(Stored entries)
[Begin]

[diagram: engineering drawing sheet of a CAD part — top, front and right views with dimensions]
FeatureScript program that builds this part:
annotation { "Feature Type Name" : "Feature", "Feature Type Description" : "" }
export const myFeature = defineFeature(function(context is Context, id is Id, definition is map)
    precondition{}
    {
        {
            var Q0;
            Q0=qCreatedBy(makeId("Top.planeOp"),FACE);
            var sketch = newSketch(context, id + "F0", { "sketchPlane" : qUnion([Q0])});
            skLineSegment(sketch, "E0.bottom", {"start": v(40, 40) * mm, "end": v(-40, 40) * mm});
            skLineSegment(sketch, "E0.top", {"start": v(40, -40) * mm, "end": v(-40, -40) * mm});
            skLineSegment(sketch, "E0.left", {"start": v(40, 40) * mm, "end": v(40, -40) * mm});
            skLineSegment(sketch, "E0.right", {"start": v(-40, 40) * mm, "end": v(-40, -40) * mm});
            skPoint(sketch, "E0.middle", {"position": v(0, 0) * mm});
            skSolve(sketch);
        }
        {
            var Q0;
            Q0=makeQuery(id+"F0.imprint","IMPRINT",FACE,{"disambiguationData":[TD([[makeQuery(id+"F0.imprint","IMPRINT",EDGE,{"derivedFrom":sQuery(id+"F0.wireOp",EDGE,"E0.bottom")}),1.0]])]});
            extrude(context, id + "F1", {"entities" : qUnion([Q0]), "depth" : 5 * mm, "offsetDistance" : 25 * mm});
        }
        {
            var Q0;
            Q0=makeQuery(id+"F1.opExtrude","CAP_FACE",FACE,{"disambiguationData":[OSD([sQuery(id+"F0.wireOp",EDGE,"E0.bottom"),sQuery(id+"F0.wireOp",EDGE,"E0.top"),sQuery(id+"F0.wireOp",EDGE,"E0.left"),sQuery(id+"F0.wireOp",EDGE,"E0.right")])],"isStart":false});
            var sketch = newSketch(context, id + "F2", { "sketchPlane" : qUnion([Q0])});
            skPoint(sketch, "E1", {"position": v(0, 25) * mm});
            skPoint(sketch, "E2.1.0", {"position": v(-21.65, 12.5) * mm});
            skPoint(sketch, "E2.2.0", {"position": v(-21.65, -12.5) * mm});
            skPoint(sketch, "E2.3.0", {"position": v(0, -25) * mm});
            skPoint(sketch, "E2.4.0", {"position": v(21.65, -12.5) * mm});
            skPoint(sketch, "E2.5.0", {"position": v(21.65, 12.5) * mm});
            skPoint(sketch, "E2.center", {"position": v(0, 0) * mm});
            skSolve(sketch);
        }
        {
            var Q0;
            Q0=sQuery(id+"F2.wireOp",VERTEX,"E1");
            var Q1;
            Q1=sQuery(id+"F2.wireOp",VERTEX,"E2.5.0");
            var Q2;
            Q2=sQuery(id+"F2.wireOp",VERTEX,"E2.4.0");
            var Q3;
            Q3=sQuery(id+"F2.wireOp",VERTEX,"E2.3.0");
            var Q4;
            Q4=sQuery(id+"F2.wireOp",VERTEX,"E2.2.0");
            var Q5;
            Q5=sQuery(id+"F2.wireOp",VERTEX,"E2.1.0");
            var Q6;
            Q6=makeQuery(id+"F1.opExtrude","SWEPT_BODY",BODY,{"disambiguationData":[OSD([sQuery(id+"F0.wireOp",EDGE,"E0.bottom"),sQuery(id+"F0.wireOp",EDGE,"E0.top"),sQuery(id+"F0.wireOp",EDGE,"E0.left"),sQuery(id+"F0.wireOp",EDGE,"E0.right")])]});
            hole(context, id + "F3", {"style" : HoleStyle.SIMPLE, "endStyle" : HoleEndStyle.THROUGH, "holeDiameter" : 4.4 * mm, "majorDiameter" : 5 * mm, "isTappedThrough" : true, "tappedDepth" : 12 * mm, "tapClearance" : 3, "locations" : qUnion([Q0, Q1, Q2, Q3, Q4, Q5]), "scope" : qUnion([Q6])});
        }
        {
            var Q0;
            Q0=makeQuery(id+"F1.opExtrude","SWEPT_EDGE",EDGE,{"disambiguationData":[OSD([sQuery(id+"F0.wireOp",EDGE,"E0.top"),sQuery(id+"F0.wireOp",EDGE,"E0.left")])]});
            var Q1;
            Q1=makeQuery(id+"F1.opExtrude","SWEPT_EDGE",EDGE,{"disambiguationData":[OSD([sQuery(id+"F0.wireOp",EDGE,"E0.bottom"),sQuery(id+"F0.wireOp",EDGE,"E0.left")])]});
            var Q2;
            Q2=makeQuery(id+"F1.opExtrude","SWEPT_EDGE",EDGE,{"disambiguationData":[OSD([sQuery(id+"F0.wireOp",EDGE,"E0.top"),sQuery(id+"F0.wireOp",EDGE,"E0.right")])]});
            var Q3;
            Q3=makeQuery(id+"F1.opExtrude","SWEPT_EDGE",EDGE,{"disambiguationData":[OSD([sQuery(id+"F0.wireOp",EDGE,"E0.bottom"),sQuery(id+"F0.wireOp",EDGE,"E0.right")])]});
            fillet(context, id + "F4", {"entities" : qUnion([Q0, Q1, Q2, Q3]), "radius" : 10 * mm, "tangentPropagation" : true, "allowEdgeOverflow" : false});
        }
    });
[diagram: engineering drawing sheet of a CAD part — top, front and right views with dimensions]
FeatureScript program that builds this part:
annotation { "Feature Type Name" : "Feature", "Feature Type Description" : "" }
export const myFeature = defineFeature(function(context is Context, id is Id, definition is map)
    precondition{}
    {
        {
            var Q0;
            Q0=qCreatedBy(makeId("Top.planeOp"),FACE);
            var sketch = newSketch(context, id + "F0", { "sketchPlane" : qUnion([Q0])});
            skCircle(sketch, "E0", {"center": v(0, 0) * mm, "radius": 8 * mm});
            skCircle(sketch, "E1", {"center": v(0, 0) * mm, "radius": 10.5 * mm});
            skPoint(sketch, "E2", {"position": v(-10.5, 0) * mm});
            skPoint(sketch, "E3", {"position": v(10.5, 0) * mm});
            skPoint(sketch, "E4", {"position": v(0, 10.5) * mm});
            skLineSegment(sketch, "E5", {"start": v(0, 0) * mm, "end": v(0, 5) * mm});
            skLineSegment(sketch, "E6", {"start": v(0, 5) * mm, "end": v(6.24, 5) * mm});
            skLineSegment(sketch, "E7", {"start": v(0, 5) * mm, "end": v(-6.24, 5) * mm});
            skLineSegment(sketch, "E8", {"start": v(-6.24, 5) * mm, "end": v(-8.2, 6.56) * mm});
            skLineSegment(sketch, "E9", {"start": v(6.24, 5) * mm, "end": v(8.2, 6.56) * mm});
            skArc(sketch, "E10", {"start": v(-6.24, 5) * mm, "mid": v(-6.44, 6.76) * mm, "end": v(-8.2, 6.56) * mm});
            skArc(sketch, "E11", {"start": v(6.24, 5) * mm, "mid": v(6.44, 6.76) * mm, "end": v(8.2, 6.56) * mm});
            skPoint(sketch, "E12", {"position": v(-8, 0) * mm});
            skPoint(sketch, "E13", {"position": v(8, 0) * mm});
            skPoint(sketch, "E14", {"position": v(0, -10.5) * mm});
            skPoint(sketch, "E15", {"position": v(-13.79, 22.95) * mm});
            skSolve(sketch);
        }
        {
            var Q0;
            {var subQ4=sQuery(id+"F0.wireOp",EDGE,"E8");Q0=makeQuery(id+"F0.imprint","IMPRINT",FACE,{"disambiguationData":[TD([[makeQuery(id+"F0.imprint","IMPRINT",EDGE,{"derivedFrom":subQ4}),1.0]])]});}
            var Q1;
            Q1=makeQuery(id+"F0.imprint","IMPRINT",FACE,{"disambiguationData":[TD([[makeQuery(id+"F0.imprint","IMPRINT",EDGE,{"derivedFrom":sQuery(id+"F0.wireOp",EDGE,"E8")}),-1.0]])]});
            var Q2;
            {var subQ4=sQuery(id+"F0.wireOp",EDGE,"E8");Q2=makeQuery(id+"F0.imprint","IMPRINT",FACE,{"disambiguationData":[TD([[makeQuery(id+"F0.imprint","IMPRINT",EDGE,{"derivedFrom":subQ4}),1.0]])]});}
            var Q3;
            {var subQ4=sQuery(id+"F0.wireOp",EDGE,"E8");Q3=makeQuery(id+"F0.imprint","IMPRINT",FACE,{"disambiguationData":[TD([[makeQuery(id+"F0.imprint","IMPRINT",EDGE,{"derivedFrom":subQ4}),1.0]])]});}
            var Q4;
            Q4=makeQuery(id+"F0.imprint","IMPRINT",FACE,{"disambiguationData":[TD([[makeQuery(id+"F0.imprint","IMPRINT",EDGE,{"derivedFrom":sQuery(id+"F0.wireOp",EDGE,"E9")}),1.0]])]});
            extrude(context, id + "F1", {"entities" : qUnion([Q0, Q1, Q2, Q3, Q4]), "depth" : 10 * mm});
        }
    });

[End]

- Exercise requirements: Collect every line of the listing above that contains the string "false", treating uppercase and lowercase letters as distinct.

- Exercise output:
            Q0=makeQuery(id+"F1.opExtrude","CAP_FACE",FACE,{"disambiguationData":[OSD([sQuery(id+"F0.wireOp",EDGE,"E0.bottom"),sQuery(id+"F0.wireOp",EDGE,"E0.top"),sQuery(id+"F0.wireOp",EDGE,"E0.left"),sQuery(id+"F0.wireOp",EDGE,"E0.right")])],"isStart":false});
            fillet(context, id + "F4", {"entities" : qUnion([Q0, Q1, Q2, Q3]), "radius" : 10 * mm, "tangentPropagation" : true, "allowEdgeOverflow" : false});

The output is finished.